GIVEN TEXT:

>> start

RO water should really be <10 - ideally pretty close to 0. It might be your filters need changing. The rain could have some hardness in it (rain isn't necessarily zero everything), so rain isn't necessarily the same as RO.  How accurate is your mixing 20% tap would give you 2.4gh - which I think is a little low for shrimp? If your rain had some gh maybe that was enough to just bring it up enough for them. If you then added RO to it, you'd have reduced the gh in the rain and ended up with a lower gh.

What's your gh in the tank? The TDS reading might seem fine, but it may be made up of all sorts of 'stuff' that isn't gh. In fact your tank TDS seems very high if you are using 80% RO/rain.


----------



## Vsevolod Stakhov (21 Jul 2022)

tam said:


> RO water should really be <10 - ideally pretty close to 0.


TDS meters actually measure conductivity, not the real TDS. Hence, even dissocated CO2 (as H+ and HCO3- ions) influence on those readings. So I'm not really blaming my RO membrane.


tam said:


> How accurate is your mixing 20% tap would give you 2.4gh - which I think is a little low for shrimp?


My tap water has 12dKH and 18-19dGH + I also add some MgSO4 (to 5ppm Mg) during water preparation. So dGH is around 5, which is totally fine for shrimps I suppose.


tam said:


> In fact your tank TDS seems very high if you are using 80% RO/rain.


It's probably because of EI like fertilization mode and CO2 injection. It has always been around this value.

One thing I really don't understand is the PH difference with a tank that has neutral substrate (that also uses the same RO water + tap water mix). Soil tank PH must be lower and it was lower in the past. So why could it change, counting that KH is the same?


----------



## Vsevolod Stakhov (21 Jul 2022)

Plants and snails also look fine, that's just shrimps that were affected:


----------



## _Maq_ (21 Jul 2022)

Vsevolod Stakhov said:


> TDS meters actually measure conductivity


Yes, and I find it quite surprising that TDS measurements appear in this forum quite often. TDS meters do measure conductivity and transform the number to TDS by using some factor chosen quite liberally. In the end, it says pretty nothing.
(I'm intrigued by your problem but have no ideas, suggestions. It's really weird. Could it be that, p.e. after long period of inactivity, your RO machine got somehow "bad"?

>> end

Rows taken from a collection

>> start

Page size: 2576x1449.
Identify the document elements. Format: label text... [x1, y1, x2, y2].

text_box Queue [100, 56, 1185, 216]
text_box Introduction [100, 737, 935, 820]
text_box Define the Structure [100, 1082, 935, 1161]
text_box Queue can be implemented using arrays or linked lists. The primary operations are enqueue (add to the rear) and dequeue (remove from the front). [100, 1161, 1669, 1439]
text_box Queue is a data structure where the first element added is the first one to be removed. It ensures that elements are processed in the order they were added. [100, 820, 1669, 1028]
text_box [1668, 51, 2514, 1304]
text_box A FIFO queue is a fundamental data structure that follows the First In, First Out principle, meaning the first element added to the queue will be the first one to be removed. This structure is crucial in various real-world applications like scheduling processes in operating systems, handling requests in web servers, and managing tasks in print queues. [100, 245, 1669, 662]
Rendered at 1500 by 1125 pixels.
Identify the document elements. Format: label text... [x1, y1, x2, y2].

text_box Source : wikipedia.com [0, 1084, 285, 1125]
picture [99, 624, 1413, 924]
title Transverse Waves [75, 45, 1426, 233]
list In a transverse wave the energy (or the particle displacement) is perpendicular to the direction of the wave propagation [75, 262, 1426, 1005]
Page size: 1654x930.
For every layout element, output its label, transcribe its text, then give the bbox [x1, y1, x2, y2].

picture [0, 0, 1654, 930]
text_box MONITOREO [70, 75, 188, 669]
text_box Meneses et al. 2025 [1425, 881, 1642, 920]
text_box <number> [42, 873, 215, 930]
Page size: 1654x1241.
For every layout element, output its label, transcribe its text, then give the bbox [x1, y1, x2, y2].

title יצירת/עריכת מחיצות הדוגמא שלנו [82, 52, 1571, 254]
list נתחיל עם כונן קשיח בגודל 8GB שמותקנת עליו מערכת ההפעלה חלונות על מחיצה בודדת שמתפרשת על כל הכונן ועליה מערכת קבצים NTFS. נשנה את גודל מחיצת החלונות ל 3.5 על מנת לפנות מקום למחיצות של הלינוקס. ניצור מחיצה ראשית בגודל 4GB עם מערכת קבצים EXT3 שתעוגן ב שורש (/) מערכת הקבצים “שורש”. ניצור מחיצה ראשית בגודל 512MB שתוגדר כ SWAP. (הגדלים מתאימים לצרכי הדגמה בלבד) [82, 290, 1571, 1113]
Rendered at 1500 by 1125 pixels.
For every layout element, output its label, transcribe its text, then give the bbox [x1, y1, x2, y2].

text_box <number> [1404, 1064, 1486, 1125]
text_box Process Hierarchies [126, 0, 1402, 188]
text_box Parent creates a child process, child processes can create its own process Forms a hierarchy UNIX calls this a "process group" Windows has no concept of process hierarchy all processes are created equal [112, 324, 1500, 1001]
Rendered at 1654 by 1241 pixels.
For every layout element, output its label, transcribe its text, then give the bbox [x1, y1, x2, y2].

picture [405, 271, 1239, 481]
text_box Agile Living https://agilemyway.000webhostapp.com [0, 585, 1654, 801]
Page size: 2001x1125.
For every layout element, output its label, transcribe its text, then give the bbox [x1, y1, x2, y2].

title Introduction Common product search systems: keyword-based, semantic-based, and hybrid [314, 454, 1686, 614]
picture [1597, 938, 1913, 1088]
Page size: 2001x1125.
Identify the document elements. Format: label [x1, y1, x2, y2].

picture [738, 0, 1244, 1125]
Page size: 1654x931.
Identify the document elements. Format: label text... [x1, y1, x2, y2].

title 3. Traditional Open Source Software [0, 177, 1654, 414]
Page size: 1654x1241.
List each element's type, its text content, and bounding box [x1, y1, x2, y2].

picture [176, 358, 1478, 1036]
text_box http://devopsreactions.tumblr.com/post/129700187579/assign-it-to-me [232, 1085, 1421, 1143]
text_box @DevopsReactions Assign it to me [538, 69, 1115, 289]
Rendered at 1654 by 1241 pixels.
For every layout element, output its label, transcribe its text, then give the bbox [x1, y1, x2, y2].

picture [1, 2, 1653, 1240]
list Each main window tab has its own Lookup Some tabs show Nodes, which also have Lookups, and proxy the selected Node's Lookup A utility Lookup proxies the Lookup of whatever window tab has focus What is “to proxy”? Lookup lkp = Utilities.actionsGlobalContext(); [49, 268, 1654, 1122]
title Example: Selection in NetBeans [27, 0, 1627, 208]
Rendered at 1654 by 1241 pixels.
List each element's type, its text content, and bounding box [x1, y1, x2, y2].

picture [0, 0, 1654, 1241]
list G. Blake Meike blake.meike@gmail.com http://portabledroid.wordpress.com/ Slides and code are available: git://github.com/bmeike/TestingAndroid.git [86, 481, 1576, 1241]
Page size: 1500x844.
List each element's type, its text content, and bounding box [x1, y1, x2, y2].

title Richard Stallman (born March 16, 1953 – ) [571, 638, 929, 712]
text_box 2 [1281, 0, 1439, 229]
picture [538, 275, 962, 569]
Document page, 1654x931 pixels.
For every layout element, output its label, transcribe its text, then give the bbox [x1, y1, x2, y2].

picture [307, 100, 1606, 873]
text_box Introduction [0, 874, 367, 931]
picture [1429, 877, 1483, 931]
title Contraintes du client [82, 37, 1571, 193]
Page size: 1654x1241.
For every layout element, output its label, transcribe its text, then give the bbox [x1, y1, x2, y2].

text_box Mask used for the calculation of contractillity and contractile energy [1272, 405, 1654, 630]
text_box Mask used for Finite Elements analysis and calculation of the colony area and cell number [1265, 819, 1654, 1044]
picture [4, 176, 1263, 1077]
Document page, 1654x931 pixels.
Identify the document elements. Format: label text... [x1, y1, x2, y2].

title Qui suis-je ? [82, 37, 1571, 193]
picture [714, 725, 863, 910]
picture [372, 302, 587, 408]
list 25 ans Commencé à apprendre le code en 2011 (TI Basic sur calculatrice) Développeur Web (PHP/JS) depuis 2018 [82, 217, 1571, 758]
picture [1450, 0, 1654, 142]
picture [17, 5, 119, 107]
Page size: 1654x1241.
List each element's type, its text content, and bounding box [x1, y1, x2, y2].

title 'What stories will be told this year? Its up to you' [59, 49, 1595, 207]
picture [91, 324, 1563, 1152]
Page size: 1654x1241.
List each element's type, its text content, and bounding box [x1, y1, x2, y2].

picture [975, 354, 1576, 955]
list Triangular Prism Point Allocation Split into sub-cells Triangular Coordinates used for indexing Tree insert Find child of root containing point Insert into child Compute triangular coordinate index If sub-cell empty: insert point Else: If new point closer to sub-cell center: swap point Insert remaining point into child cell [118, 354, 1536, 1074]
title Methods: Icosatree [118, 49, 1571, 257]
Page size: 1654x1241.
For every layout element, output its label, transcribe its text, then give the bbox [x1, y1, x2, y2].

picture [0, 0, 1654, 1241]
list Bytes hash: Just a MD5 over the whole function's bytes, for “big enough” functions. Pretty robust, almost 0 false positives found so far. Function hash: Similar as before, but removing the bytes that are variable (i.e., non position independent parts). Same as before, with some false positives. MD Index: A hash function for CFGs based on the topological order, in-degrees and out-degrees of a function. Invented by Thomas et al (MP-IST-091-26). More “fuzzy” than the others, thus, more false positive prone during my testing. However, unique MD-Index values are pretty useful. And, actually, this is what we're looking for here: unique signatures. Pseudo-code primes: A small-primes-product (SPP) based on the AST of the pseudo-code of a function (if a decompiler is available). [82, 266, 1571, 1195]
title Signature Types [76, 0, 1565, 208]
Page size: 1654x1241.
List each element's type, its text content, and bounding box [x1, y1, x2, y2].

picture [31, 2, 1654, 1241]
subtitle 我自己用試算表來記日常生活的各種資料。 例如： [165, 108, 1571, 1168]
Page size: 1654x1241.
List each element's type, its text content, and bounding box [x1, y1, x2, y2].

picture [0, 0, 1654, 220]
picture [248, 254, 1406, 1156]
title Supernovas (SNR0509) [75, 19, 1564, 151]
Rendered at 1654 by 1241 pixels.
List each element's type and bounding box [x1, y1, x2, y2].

>> end

TASKS TO CARRY OUT:
(1) Output the rows exactly, from the very first row down to the line containing "text_box [1668, 51, 2514, 1304]", including both ends.
(2) Write the next part of the forum thread about aquarium water, beginning right after its last sentence.
The forum thread about aquarium water and the rows have nothing to do with each other.

REPLIES:
(1)
Page size: 2576x1449.
Identify the document elements. Format: label text... [x1, y1, x2, y2].

text_box Queue [100, 56, 1185, 216]
text_box Introduction [100, 737, 935, 820]
text_box Define the Structure [100, 1082, 935, 1161]
text_box Queue can be implemented using arrays or linked lists. The primary operations are enqueue (add to the rear) and dequeue (remove from the front). [100, 1161, 1669, 1439]
text_box Queue is a data structure where the first element added is the first one to be removed. It ensures that elements are processed in the order they were added. [100, 820, 1669, 1028]
text_box [1668, 51, 2514, 1304]

(2)
----------



## Vsevolod Stakhov (21 Jul 2022)

Ok, I have started a simple expreiment: I've added soil to a small container, washed it with RO water and filled the container again with RO water. I have used another container as a reference:



Initially my reference sample has TDS=28, so it seems that my RO membrane needs to be replaced, but it also depends on the source water temperature (it is hot now) and the source pressure (the pressure is low). The sample with soil behaves differently. Initially TDS was equal to 33, in one hour it was 42 and after another hour it was 55. So something definitely leaches from the soil. I will wait for some more time unless tds stops changing and try to check kh/gh/ph...


----------



## Vsevolod Stakhov (22 Jul 2022)

Vsevolod Stakhov said:


> I will wait for some more time unless tds stops changing


95ppm today  That's really worrying.


----------



## _Maq_ (22 Jul 2022)

Vsevolod Stakhov said:


> That's really worrying.


Yet not that surprising, at least to me.
Still, if I'm not mistaken, the soil remains the same. It's the water which turned from rain to RO. I'd suppose both should react with the soil in similar fashion. Perhaps exchanging protons for some metal cations at cation exchange sites of the clay which forms a part of the soil. I'm still short of ideas what made such a striking difference.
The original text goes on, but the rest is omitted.